Salimos a los campos de fútbol que están en frente, a esa hora fuimos los únicos dispuestos a desgastar los tenis. Atravesaste el aire en tu bicicleta y marcaste sus llantas a mi alrededor haciendo un tejido circular en la tierra, sudaste de tanto pedalear y callar. “¡Ma!, ¡ya sé andar en la bici de Alan!” No te aguantaste. Me sentí orgullosa de que lograras algo que te habías propuesto, pero no te lo dije porque no quería bajar tu velocidad con mis palabras y sólo sonreí. Cuando el vagabundo, tú y yo, jugamos al “gato” con una de las gomas del manubrio de tu bici me sentí feliz. No me di cuenta hasta la noche que estaba a punto de dormir; pensé en que algún día, cuando acumules más años, te podré ejemplificar por qué Antoine de Sant-Exupéry dice que la felicidad es invisible a los ojos, de cómo nos acompaña sin que podamos verla hasta que se va. Esa noche tuve insomnio. (7.-) Las madres nos apartamos y sonreímos cuando, a pesar de las adversidades, los hijos logran sus metas.

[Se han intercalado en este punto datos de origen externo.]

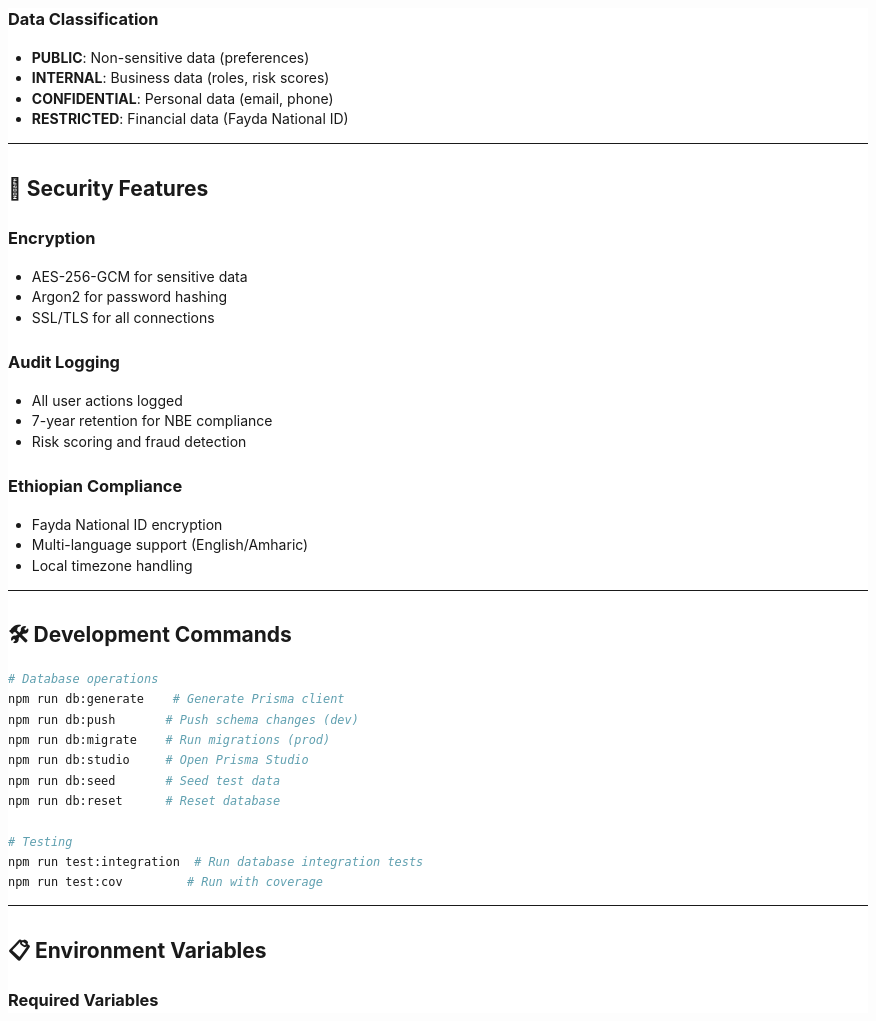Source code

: ### Data Classification

- **PUBLIC**: Non-sensitive data (preferences)
- **INTERNAL**: Business data (roles, risk scores)
- **CONFIDENTIAL**: Personal data (email, phone)
- **RESTRICTED**: Financial data (Fayda National ID)

---

## 🔐 Security Features

### Encryption

- AES-256-GCM for sensitive data
- Argon2 for password hashing
- SSL/TLS for all connections

### Audit Logging

- All user actions logged
- 7-year retention for NBE compliance
- Risk scoring and fraud detection

### Ethiopian Compliance

- Fayda National ID encryption
- Multi-language support (English/Amharic)
- Local timezone handling

---

## 🛠️ Development Commands

```bash
# Database operations
npm run db:generate    # Generate Prisma client
npm run db:push       # Push schema changes (dev)
npm run db:migrate    # Run migrations (prod)
npm run db:studio     # Open Prisma Studio
npm run db:seed       # Seed test data
npm run db:reset      # Reset database

# Testing
npm run test:integration  # Run database integration tests
npm run test:cov         # Run with coverage
```

---

## 📋 Environment Variables

### Required Variables

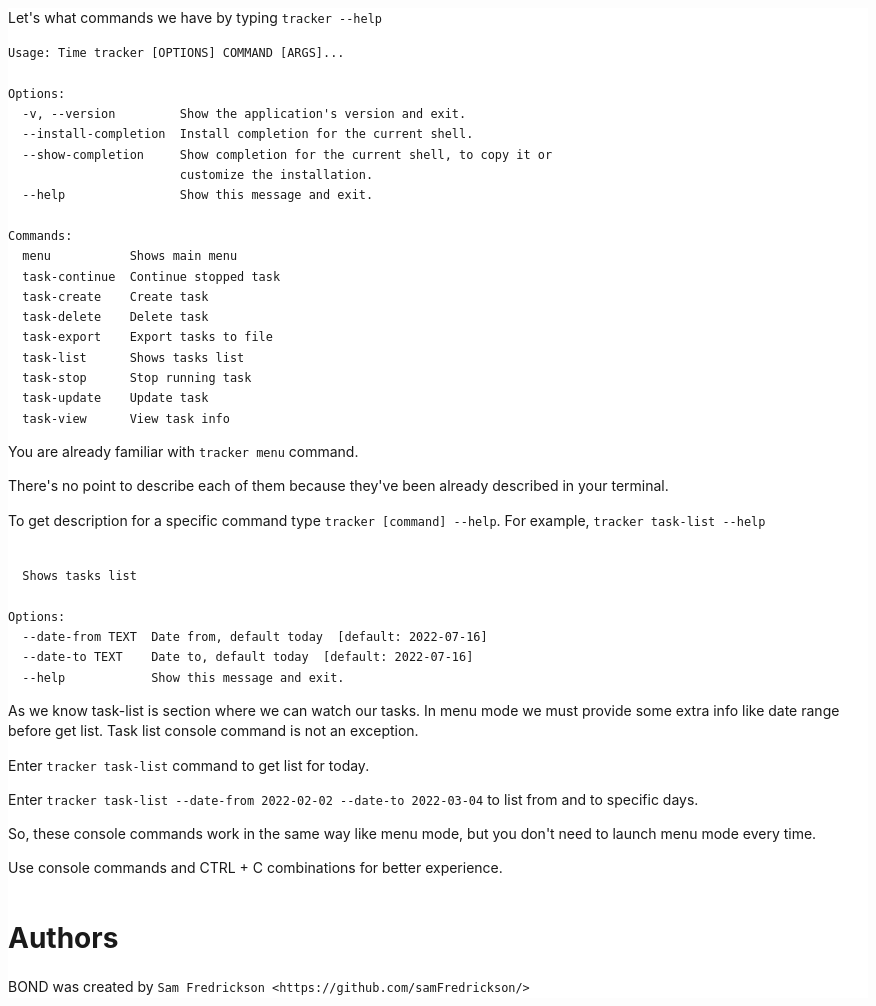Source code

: Let's what commands we have by typing ``tracker --help``

```
Usage: Time tracker [OPTIONS] COMMAND [ARGS]...

Options:
  -v, --version         Show the application's version and exit.
  --install-completion  Install completion for the current shell.
  --show-completion     Show completion for the current shell, to copy it or
                        customize the installation.
  --help                Show this message and exit.

Commands:
  menu           Shows main menu
  task-continue  Continue stopped task
  task-create    Create task
  task-delete    Delete task
  task-export    Export tasks to file
  task-list      Shows tasks list
  task-stop      Stop running task
  task-update    Update task
  task-view      View task info

```

You are already familiar with ``tracker menu`` command.

There's no point to describe each of them because they've been already described in your terminal.

To get description for a specific command type ``tracker [command] --help``. For example, ``tracker task-list --help``

```Usage: Time tracker task-list [OPTIONS]

  Shows tasks list

Options:
  --date-from TEXT  Date from, default today  [default: 2022-07-16]
  --date-to TEXT    Date to, default today  [default: 2022-07-16]
  --help            Show this message and exit.
```

As we know task-list is section where we can watch our tasks. In menu mode we must provide some extra info like date range before get list. Task list console command is not an exception. 

Enter ``tracker task-list`` command to get list for today. 

Enter ``tracker task-list --date-from 2022-02-02 --date-to 2022-03-04`` to list from and to specific days.

So, these console commands work in the same way like menu mode, but you don't need to launch menu mode every time.

Use console commands and CTRL + C combinations for better experience. 

Authors
=======

BOND was created by `Sam Fredrickson <https://github.com/samFredrickson/>`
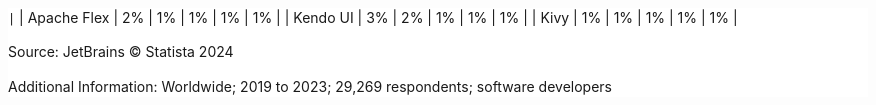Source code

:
 ``` | ```
| Apache Flex          | 2%   | 1%   | 1%   | 1%   | 1%   |
| Kendo UI             | 3%   | 2%   | 1%   | 1%   | 1%   |
| Kivy                 | 1%   | 1%   | 1%   | 1%   | 1%   |


Source: JetBrains
© Statista 2024

Additional Information:
Worldwide; 2019 to 2023; 29,269 respondents; software developers

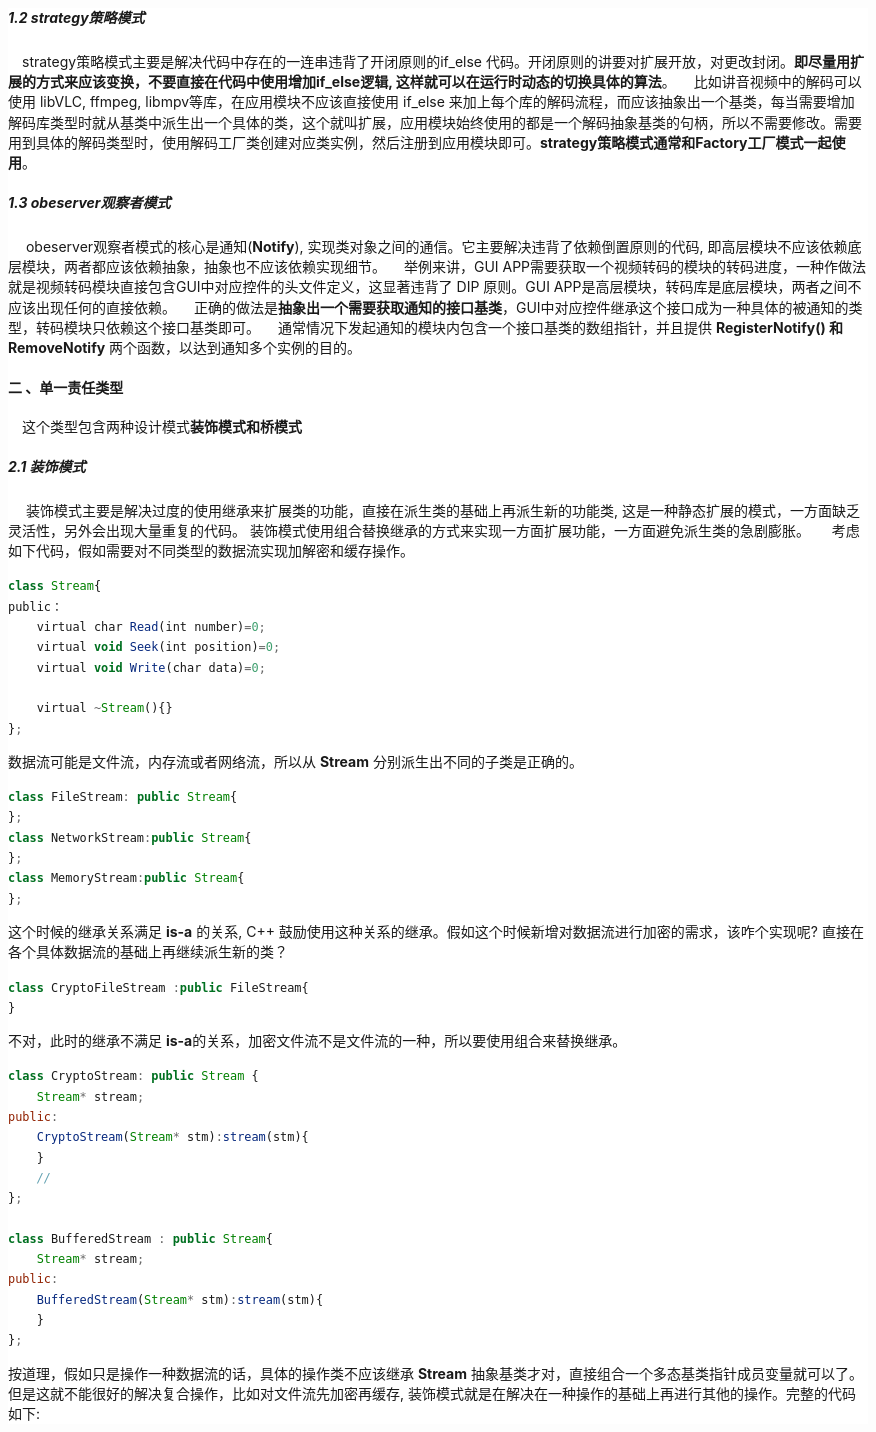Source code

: ##### 1.2 strategy策略模式
&emsp;strategy策略模式主要是解决代码中存在的一连串违背了开闭原则的if_else 代码。开闭原则的讲要对扩展开放，对更改封闭。**即尽量用扩展的方式来应该变换，不要直接在代码中使用增加if_else逻辑, 这样就可以在运行时动态的切换具体的算法**。 
&emsp;比如讲音视频中的解码可以使用 libVLC, ffmpeg, libmpv等库，在应用模块不应该直接使用 if_else 来加上每个库的解码流程，而应该抽象出一个基类，每当需要增加解码库类型时就从基类中派生出一个具体的类，这个就叫扩展，应用模块始终使用的都是一个解码抽象基类的句柄，所以不需要修改。需要用到具体的解码类型时，使用解码工厂类创建对应类实例，然后注册到应用模块即可。**strategy策略模式通常和Factory工厂模式一起使用**。

##### 1.3 obeserver观察者模式
&emsp; obeserver观察者模式的核心是通知(**Notify**), 实现类对象之间的通信。它主要解决违背了依赖倒置原则的代码, 即高层模块不应该依赖底层模块，两者都应该依赖抽象，抽象也不应该依赖实现细节。
&emsp;举例来讲，GUI APP需要获取一个视频转码的模块的转码进度，一种作做法就是视频转码模块直接包含GUI中对应控件的头文件定义，这显著违背了 DIP 原则。GUI APP是高层模块，转码库是底层模块，两者之间不应该出现任何的直接依赖。
&emsp;正确的做法是**抽象出一个需要获取通知的接口基类**，GUI中对应控件继承这个接口成为一种具体的被通知的类型，转码模块只依赖这个接口基类即可。
&emsp;通常情况下发起通知的模块内包含一个接口基类的数组指针，并且提供 **RegisterNotify() 和 RemoveNotify** 两个函数，以达到通知多个实例的目的。

#### 二 、单一责任类型
&emsp;这个类型包含两种设计模式**装饰模式和桥模式**

##### 2.1 装饰模式
&emsp; 装饰模式主要是解决过度的使用继承来扩展类的功能，直接在派生类的基础上再派生新的功能类, 这是一种静态扩展的模式，一方面缺乏灵活性，另外会出现大量重复的代码。 装饰模式使用组合替换继承的方式来实现一方面扩展功能，一方面避免派生类的急剧膨胀。
&emsp; 考虑如下代码，假如需要对不同类型的数据流实现加解密和缓存操作。
```javascript 
class Stream{
public：
    virtual char Read(int number)=0;
    virtual void Seek(int position)=0;
    virtual void Write(char data)=0;
    
    virtual ~Stream(){}
};
```
数据流可能是文件流，内存流或者网络流，所以从 **Stream** 分别派生出不同的子类是正确的。

```javascript
class FileStream: public Stream{
};
class NetworkStream:public Stream{
};
class MemoryStream:public Stream{
};
```
这个时候的继承关系满足 **is-a** 的关系, C++ 鼓励使用这种关系的继承。假如这个时候新增对数据流进行加密的需求，该咋个实现呢? 直接在各个具体数据流的基础上再继续派生新的类？
```javascript
class CryptoFileStream :public FileStream{
}
```
不对，此时的继承不满足 **is-a**的关系，加密文件流不是文件流的一种，所以要使用组合来替换继承。
```javascript
class CryptoStream: public Stream {
    Stream* stream;
public:
    CryptoStream(Stream* stm):stream(stm){
    }
    //
};

class BufferedStream : public Stream{
    Stream* stream;
public:
    BufferedStream(Stream* stm):stream(stm){   
    }
};
```
按道理，假如只是操作一种数据流的话，具体的操作类不应该继承 **Stream** 抽象基类才对，直接组合一个多态基类指针成员变量就可以了。但是这就不能很好的解决复合操作，比如对文件流先加密再缓存, 装饰模式就是在解决在一种操作的基础上再进行其他的操作。完整的代码如下:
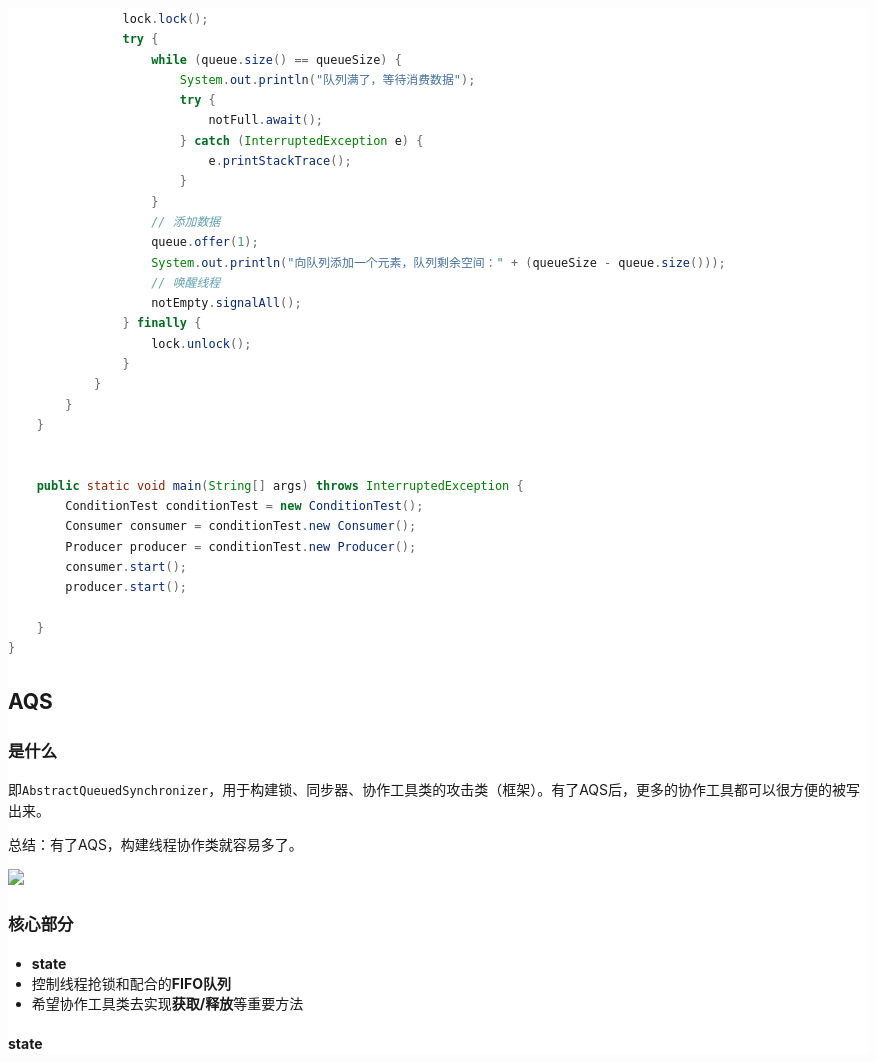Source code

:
 ```java
                lock.lock();
                try {
                    while (queue.size() == queueSize) {
                        System.out.println("队列满了，等待消费数据");
                        try {
                            notFull.await();
                        } catch (InterruptedException e) {
                            e.printStackTrace();
                        }
                    }
                    // 添加数据
                    queue.offer(1);
                    System.out.println("向队列添加一个元素，队列剩余空间：" + (queueSize - queue.size()));
                    // 唤醒线程
                    notEmpty.signalAll();
                } finally {
                    lock.unlock();
                }
            }
        }
    }


    public static void main(String[] args) throws InterruptedException {
        ConditionTest conditionTest = new ConditionTest();
        Consumer consumer = conditionTest.new Consumer();
        Producer producer = conditionTest.new Producer();
        consumer.start();
        producer.start();

    }
}
```

## AQS

### 是什么

即`AbstractQueuedSynchronizer`，用于构建锁、同步器、协作工具类的攻击类（框架）。有了AQS后，更多的协作工具都可以很方便的被写出来。

总结：有了AQS，构建线程协作类就容易多了。

![](https://typora-picgo-fanxing.oss-cn-beijing.aliyuncs.com/img/image-20220109191915082.png#id=oQOq1&originHeight=589&originWidth=1525&originalType=binary&ratio=1&rotation=0&showTitle=false&status=done&style=none&title=)

### 核心部分

- **state**
- 控制线程抢锁和配合的**FIFO队列**
- 希望协作工具类去实现**获取/释放**等重要方法

#### state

El final del día nos juntó para la cena y entre cada bocado los planes del día siguiente se fueron compartiendo. Ustedes los niños son muy adaptables, nosotros los adultos crujimos cada que nos doblan poquito. Después de que dijiste “buenas noches” y apagaste la luz, pensé en los recuerdos que te mantendrían en la cama unos minutos cuando tuvieras mi edad, el cómo me recordarías y el cómo percibes esta situación dentro de la casa, lejos de la histeria colectiva, de los miedos adultos y de la inseguridad económica; no imagino, aunque quiera, cómo es tu perspectiva o cómo serán tus memorias. Luego pienso en las cosas que yo pasé con mis padres y que no asimilé como ellos. Mientras me pongo la pijama, pienso en el papel de madre que dejo tirado en el piso junto con mi pantalón de mezclilla y mi blusa negra. Me permito ser vulnerable unos momentos y me recuesto sabiendo que la noche será más larga que otras. Se humedece mi almohada con gotitas tibias que se escurren con la velocidad de un caracol. (9.-) Las madres no lloramos frente a los hijos en la pandemia porque no queremos que ellos nos vean tocándonos el rostro al secar las lágrimas.
Quería escribir de otras cosas, quería poner otras palabras, pero no salieron. Salieron estas palabras lentas y tibias que parecen lágrimas (10.-) Las madres necesitamos hablar de los que nos hace madres.